_What is needed_: Render the whole listing below as a JSON list of strings, one string per line, with blank lines omitted.

-- START OF Dataset records --

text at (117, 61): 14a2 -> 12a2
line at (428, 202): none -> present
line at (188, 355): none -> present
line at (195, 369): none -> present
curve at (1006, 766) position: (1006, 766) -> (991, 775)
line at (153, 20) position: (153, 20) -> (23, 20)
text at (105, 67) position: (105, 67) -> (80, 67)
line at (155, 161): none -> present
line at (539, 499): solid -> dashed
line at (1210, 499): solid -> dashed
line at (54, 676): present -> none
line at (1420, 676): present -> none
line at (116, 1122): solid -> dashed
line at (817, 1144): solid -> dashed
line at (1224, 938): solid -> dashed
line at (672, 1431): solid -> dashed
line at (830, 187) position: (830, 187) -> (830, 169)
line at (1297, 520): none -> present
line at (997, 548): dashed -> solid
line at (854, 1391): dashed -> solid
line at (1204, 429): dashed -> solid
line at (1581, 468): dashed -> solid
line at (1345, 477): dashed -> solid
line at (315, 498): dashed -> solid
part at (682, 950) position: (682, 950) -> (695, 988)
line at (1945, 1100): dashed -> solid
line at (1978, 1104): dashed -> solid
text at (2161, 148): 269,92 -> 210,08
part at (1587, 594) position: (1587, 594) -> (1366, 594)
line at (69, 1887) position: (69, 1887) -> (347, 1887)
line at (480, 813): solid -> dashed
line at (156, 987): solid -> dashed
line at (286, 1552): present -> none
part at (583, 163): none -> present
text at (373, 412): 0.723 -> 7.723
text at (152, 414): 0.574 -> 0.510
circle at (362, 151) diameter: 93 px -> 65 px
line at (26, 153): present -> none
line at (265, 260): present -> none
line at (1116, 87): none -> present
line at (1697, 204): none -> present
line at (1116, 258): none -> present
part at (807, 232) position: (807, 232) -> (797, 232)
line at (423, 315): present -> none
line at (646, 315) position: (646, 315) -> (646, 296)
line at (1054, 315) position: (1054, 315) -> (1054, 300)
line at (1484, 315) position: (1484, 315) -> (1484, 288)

-- END OF Dataset records --

_Result below_:
[
  "text at (117, 61): 14a2 -> 12a2",
  "line at (428, 202): none -> present",
  "line at (188, 355): none -> present",
  "line at (195, 369): none -> present",
  "curve at (1006, 766) position: (1006, 766) -> (991, 775)",
  "line at (153, 20) position: (153, 20) -> (23, 20)",
  "text at (105, 67) position: (105, 67) -> (80, 67)",
  "line at (155, 161): none -> present",
  "line at (539, 499): solid -> dashed",
  "line at (1210, 499): solid -> dashed",
  "line at (54, 676): present -> none",
  "line at (1420, 676): present -> none",
  "line at (116, 1122): solid -> dashed",
  "line at (817, 1144): solid -> dashed",
  "line at (1224, 938): solid -> dashed",
  "line at (672, 1431): solid -> dashed",
  "line at (830, 187) position: (830, 187) -> (830, 169)",
  "line at (1297, 520): none -> present",
  "line at (997, 548): dashed -> solid",
  "line at (854, 1391): dashed -> solid",
  "line at (1204, 429): dashed -> solid",
  "line at (1581, 468): dashed -> solid",
  "line at (1345, 477): dashed -> solid",
  "line at (315, 498): dashed -> solid",
  "part at (682, 950) position: (682, 950) -> (695, 988)",
  "line at (1945, 1100): dashed -> solid",
  "line at (1978, 1104): dashed -> solid",
  "text at (2161, 148): 269,92 -> 210,08",
  "part at (1587, 594) position: (1587, 594) -> (1366, 594)",
  "line at (69, 1887) position: (69, 1887) -> (347, 1887)",
  "line at (480, 813): solid -> dashed",
  "line at (156, 987): solid -> dashed",
  "line at (286, 1552): present -> none",
  "part at (583, 163): none -> present",
  "text at (373, 412): 0.723 -> 7.723",
  "text at (152, 414): 0.574 -> 0.510",
  "circle at (362, 151) diameter: 93 px -> 65 px",
  "line at (26, 153): present -> none",
  "line at (265, 260): present -> none",
  "line at (1116, 87): none -> present",
  "line at (1697, 204): none -> present",
  "line at (1116, 258): none -> present",
  "part at (807, 232) position: (807, 232) -> (797, 232)",
  "line at (423, 315): present -> none",
  "line at (646, 315) position: (646, 315) -> (646, 296)",
  "line at (1054, 315) position: (1054, 315) -> (1054, 300)",
  "line at (1484, 315) position: (1484, 315) -> (1484, 288)"
]